__WHAT YOU WILL DO__. From the data that follows, copy every line holding the string "round".

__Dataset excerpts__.
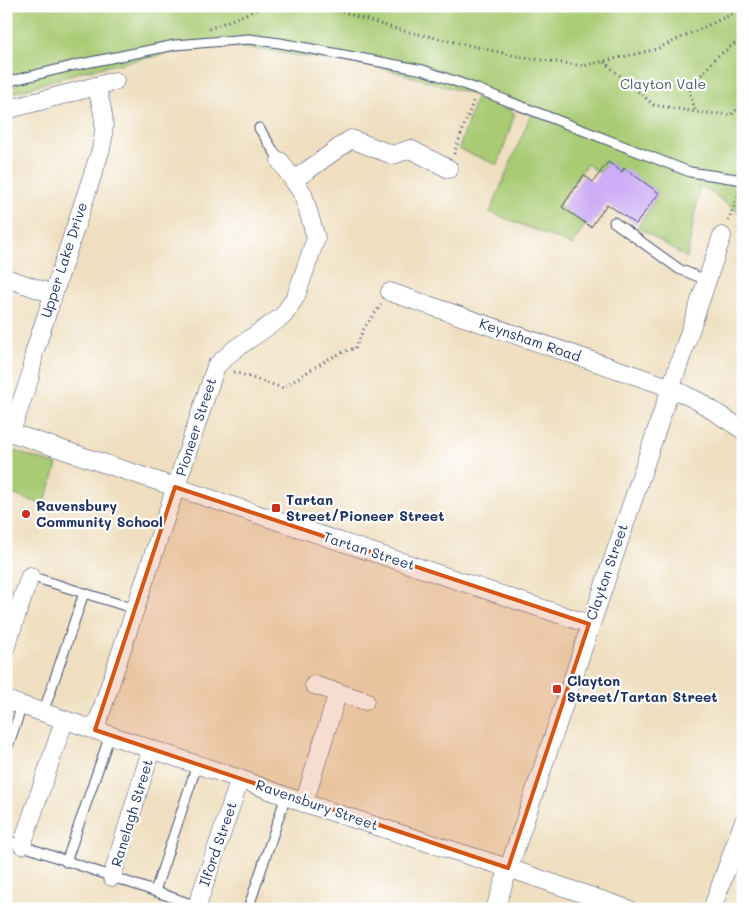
<svg xmlns="http://www.w3.org/2000/svg" width="749" height="915" font-family="Mali,sans-serif">
<style>
.green{fill:#a9cb73;stroke:#627d68}
.building{fill:#cdadf5}
.lines{fill:none;stroke-linecap:round;stroke-linejoin:round}
.lane-casing{stroke:#3b496d;stroke-width:11}
.street-casing{stroke:#3b496d;stroke-width:19}
.path{stroke:#3b496d;stroke-width:3;stroke-dasharray:1 4;stroke-linecap:butt}
.lane{stroke:#fff;stroke-width:9}
.street{stroke:#fff;stroke-width:18}
.marked{fill:#d45514;fill-opacity:0.2;stroke:#d45514;stroke-width:4;stroke-linejoin:round}
.poi-dot{fill:#c8321e;stroke:#fff;stroke-width:2}
.labels{text-anchor:middle;stroke-width:4.5;stroke-linejoin:round;paint-order:stroke}
.park-label{font-size:14px;fill:#465e64;stroke:#fff}
.street-label{font-size:14px;fill:#1b2f5e;stroke:#fff}
.poi-label{font-size:14px;font-weight:bold;fill:#1b2f5e;stroke:#fff;text-anchor:start}
</style>
<rect width="100%" height="100%" fill="#fff"/>
<filter id="ink" filterUnits="userSpaceOnUse"><feTurbulence type="fractalNoise" baseFrequency=".02" numOctaves="2"/><feDisplacementMap in="SourceGraphic" scale="10" xChannelSelector="R" yChannelSelector="G"/><feConvolveMatrix kernelMatrix="1 2 1 2 8 2 1 2 1" color-interpolation-filters="sRGB"/></filter>
<filter id="wash" filterUnits="userSpaceOnUse"><feTurbulence type="fractalNoise" baseFrequency=".0096" numOctaves="4" result="noise"/><feDisplacementMap in="SourceGraphic" scale="20" xChannelSelector="R" yChannelSelector="G"/><feGaussianBlur stdDeviation="1.12" result="paint"/><feColorMatrix in="noise" values="0 0 0 0 0 0 0 0 0 0 0 0 0 0 0 0 0 1.4 0 .05"/><feComposite in="paint" operator="in"/></filter>
<g filter="url(#wash)">
<rect width="100%" height="100%" fill="#efdfc0"/>
<g class="green">
<polygon points="6,6 743,6 743,215 700,185 687,258 638,227 659,193 624,169 622,172 608,162 599,173 587,164 559,204 586,224 572,245 490,212 531,114 478,96 382,68 226,45 181,51 84,71 6,95"/>
<polygon points="476,97 515,113 498,165 459,149"/>
<polygon points="6,448 57,465 44,505 6,492"/>
</g>
<g id="blocks">
<g class="building">
<polygon points="608,162 622,172 624,168 659,193 636,224 607,204 591,227 562,207 584,175 593,182"/>
<polygon points="6,592 12,593 7,608 6,608"/>
</g>
</g>
</g>
<g filter="url(#ink)">
<use href="#blocks" fill-opacity="0" stroke="#3b496d" stroke-width="1"/>
<g class="lines">
<defs>
<g id="lane">
<polyline points="6,82 76,65 175,45 249,39 280,43 423,70 477,89 690,172 743,180"/>
<polyline points="259,128 280,161"/>
<polyline points="614,222 679,269 706,280"/>
<polyline points="30,576 135,609"/>
<polyline points="43,713 84,593"/>
<polyline points="6,752 22,706"/>
<polyline points="6,840 197,906"/>
<polyline points="66,862 110,735"/>
<polyline points="155,891 197,765"/>
<polyline points="248,909 286,796"/>
</g>
<g id="street">
<polyline points="6,110 115,81"/>
<polyline points="294,180 351,139 393,155 410,149 449,169"/>
<polyline points="6,278 53,294"/>
<polyline points="390,292 669,387 698,401 743,430"/>
<polyline points="6,431 589,624"/>
<path d="M 11,432 L 30,377 L 34,353 L 101,149 C 107,124 103,110 96,86"/>
<polyline points="6,646 30,576"/>
<polyline points="314,685 365,701"/>
<polyline points="6,700 240,779 304,803 508,868 628,909"/>
<polyline points="95,730 216,366 235,349 283,316 296,296 316,238 303,194 280,161"/>
<polyline points="304,803 338,692"/>
<polyline points="22,845 64,721"/>
<polyline points="112,877 151,750"/>
<polyline points="196,909 240,779"/>
<polyline points="495,909 722,236"/>
<polyline points="712,909 743,823"/>
</g>
</defs>
<use href="#lane" class="lane-casing"/>
<use href="#street" class="street-casing"/>
<g class="path">
<polyline points="323,6 396,29 521,57 583,66 657,49 743,9"/>
<polyline points="6,8 11,6"/>
<polyline points="209,29 265,6"/>
<polyline points="743,38 715,58 689,91 696,112 731,115 743,104"/>
<polyline points="604,62 654,105 696,112"/>
<polyline points="454,154 474,99"/>
<polyline points="728,221 741,190"/>
<path d="M 234,372 L 283,388 C 297,379 341,348 355,349 L 364,328 L 381,305"/>
</g>
<use href="#lane" class="lane"/>
<use href="#street" class="street"/>
</g>
</g>
<path class="marked" d="M 175,487 L 589,624 L 508,868 L 95,730 Z"/>
<g class="poi-dot">
<rect x="271" y="503" width="10" height="10" rx="2.5"/>
<circle cx="26" cy="514" r="5"/>
<rect x="552" y="684" width="10" height="10" rx="2.5"/>
</g>
<g class="labels">
<g class="park-label">
<text x="663" y="89">Clayton Vale</text>
</g>
<g class="street-label">
<text transform="translate(64 260) rotate(-72)" y="5">Upper Lake Drive</text>
<text transform="translate(530 340) rotate(19)" y="5">Keynsham Road</text>
<text transform="translate(196 427) rotate(-72)" y="5">Pioneer Street</text>
<text transform="translate(369 551) rotate(18)" y="5">Tartan Street</text>
<text transform="translate(607 572) rotate(-71)" y="5">Clayton Street</text>
<text transform="translate(317 805) rotate(19)" y="5">Ravensbury Street</text>
<text transform="translate(132 813) rotate(-73)" y="5">Ranelagh Street</text>
<text transform="translate(218 844) rotate(-71)" y="5">Ilford Street</text>
</g>
<g class="poi-label">
<text x="286" y="505">Tartan<tspan x="286" dy="16">Street/Pioneer Street</tspan></text>
<text x="36" y="511">Ravensbury<tspan x="36" dy="16">Community School</tspan></text>
<text x="567" y="686">Clayton<tspan x="567" dy="16">Street/Tartan Street</tspan></text>
</g>
</g>
<rect width="749" height="915" fill="none" stroke="#fff" stroke-width="25"/>
</svg>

__OUTPUT BELOW__.
.lines{fill:none;stroke-linecap:round;stroke-linejoin:round}
.marked{fill:#d45514;fill-opacity:0.2;stroke:#d45514;stroke-width:4;stroke-linejoin:round}
.labels{text-anchor:middle;stroke-width:4.5;stroke-linejoin:round;paint-order:stroke}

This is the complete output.